#### Data provided:
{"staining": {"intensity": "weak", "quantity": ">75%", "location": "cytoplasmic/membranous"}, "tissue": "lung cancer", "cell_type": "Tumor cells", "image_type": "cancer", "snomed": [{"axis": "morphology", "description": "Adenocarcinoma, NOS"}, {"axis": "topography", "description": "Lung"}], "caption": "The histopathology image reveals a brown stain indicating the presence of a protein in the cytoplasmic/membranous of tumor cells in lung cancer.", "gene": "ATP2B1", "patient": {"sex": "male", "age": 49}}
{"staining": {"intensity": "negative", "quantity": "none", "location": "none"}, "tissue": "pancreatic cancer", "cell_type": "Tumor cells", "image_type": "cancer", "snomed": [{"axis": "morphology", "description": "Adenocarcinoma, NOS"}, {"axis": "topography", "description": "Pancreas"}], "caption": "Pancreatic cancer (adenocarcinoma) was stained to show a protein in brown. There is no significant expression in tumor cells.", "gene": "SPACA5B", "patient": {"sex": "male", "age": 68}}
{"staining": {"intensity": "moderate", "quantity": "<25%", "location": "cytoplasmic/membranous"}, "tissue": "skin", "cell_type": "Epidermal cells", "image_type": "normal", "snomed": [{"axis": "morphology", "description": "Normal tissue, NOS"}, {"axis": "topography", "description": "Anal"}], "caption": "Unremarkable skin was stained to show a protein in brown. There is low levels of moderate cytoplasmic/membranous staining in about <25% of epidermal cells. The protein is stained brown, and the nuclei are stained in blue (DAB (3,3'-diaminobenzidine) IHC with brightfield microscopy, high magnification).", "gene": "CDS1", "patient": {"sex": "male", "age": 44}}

#### Problem requirements:
The reply is to be an exact copy of the listing.

#### Solution to the problem:
{"staining": {"intensity": "weak", "quantity": ">75%", "location": "cytoplasmic/membranous"}, "tissue": "lung cancer", "cell_type": "Tumor cells", "image_type": "cancer", "snomed": [{"axis": "morphology", "description": "Adenocarcinoma, NOS"}, {"axis": "topography", "description": "Lung"}], "caption": "The histopathology image reveals a brown stain indicating the presence of a protein in the cytoplasmic/membranous of tumor cells in lung cancer.", "gene": "ATP2B1", "patient": {"sex": "male", "age": 49}}
{"staining": {"intensity": "negative", "quantity": "none", "location": "none"}, "tissue": "pancreatic cancer", "cell_type": "Tumor cells", "image_type": "cancer", "snomed": [{"axis": "morphology", "description": "Adenocarcinoma, NOS"}, {"axis": "topography", "description": "Pancreas"}], "caption": "Pancreatic cancer (adenocarcinoma) was stained to show a protein in brown. There is no significant expression in tumor cells.", "gene": "SPACA5B", "patient": {"sex": "male", "age": 68}}
{"staining": {"intensity": "moderate", "quantity": "<25%", "location": "cytoplasmic/membranous"}, "tissue": "skin", "cell_type": "Epidermal cells", "image_type": "normal", "snomed": [{"axis": "morphology", "description": "Normal tissue, NOS"}, {"axis": "topography", "description": "Anal"}], "caption": "Unremarkable skin was stained to show a protein in brown. There is low levels of moderate cytoplasmic/membranous staining in about <25% of epidermal cells. The protein is stained brown, and the nuclei are stained in blue (DAB (3,3'-diaminobenzidine) IHC with brightfield microscopy, high magnification).", "gene": "CDS1", "patient": {"sex": "male", "age": 44}}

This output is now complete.